The Divines

Published in 2021
320 pages

epub



Ellie Eaton is a freelance writer, whose work has appeared in The Guardian, The Observer and Time Out. Former Writer-in-Residence at a men’s prison in the UK, she holds an MA in creative writing from Royal Holloway, University of London and was awarded a Kerouac Project residency. Born and raised in England, she now lives in Los Angeles with her family. The Divines is her first novel.

What is this book about?
With the emotional power of Normal People and the reflective haze of The Girls, a magnetic novel that moves between present-day Los Angeles and a British boarding school in the 1990s, exploring the destructive relationships between teenage girls.

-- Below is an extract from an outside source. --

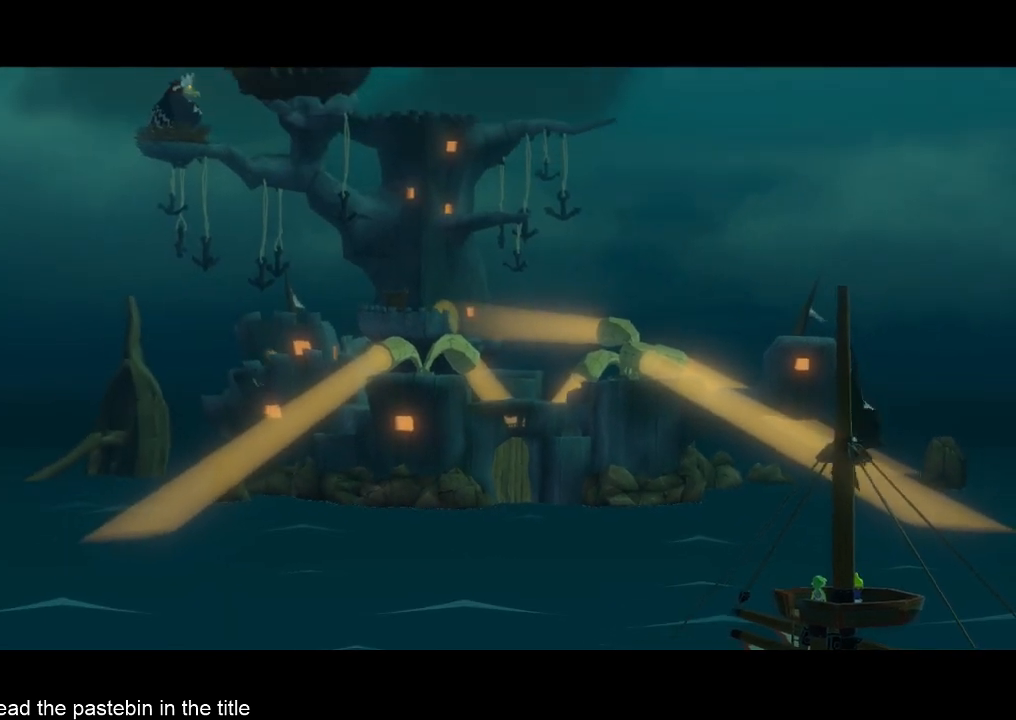
{"buttons": [], "left_stick": "center", "right_stick": "center", "events": []}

Can we ever really escape our past?

The girls of St John the Divine, an elite English boarding school, were notorious for flipping their hair, harassing teachers, chasing boys, and chain-smoking cigarettes. They were fiercely loyal, sharp-tongued, and cuttingly humorous in the way that only teenage girls can be. For Josephine, now in her thirties, the years at St John were a lifetime ago. She hasn’t spoken to another Divine in fifteen years, not since the day the school shuttered its doors in disgrace.

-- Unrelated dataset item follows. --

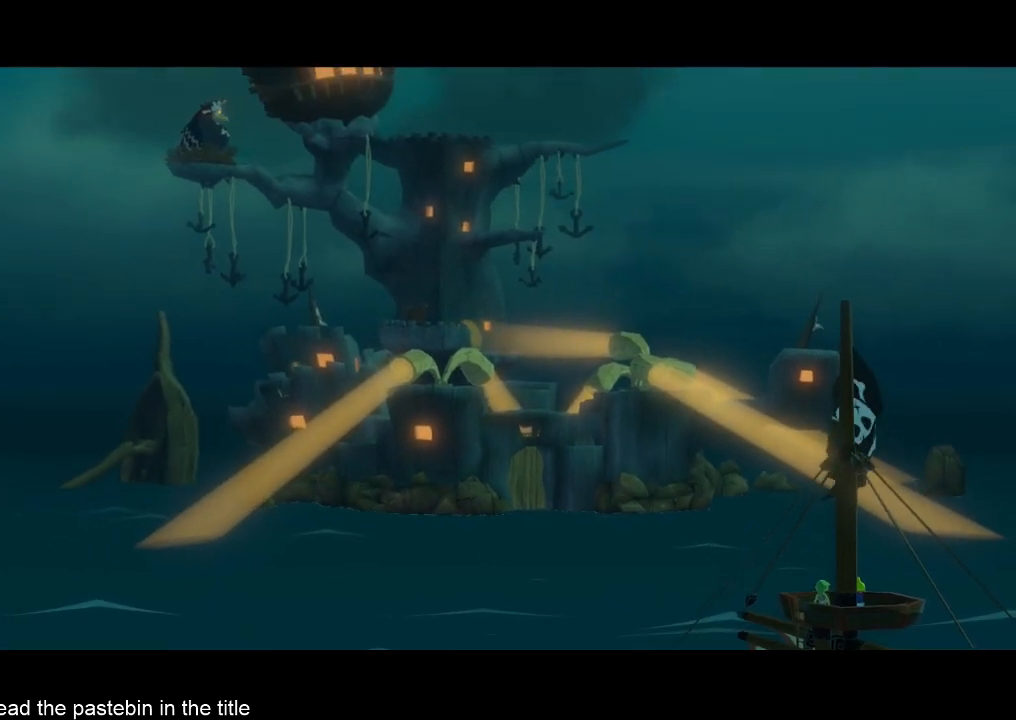
{"buttons": [], "left_stick": "center", "right_stick": "center", "events": []}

Yet now Josephine inexplicably finds herself returning to her old stomping grounds. The visit provokes blurry recollections of those doomed final weeks that rocked the community. Ruminating on the past, Josephine becomes obsessed with her teenage identity and the forgotten girls of her one-time orbit. With each memory that resurfaces, she circles closer to the violent secret at the heart of the school’s scandal. But the more Josephine recalls, the further her life unravels, derailing not just her marriage and career, but her entire sense of self.

Suspenseful, provocative, and compulsively readable, The Divines is a scorching examination of the power of adolescent sexuality, female identity, and the destructive class divide. Exposing the tension between the lives we lead as adults and the experiences that form us, Eaton probes us to consider how our memories as adults compel us to reexamine our pasts.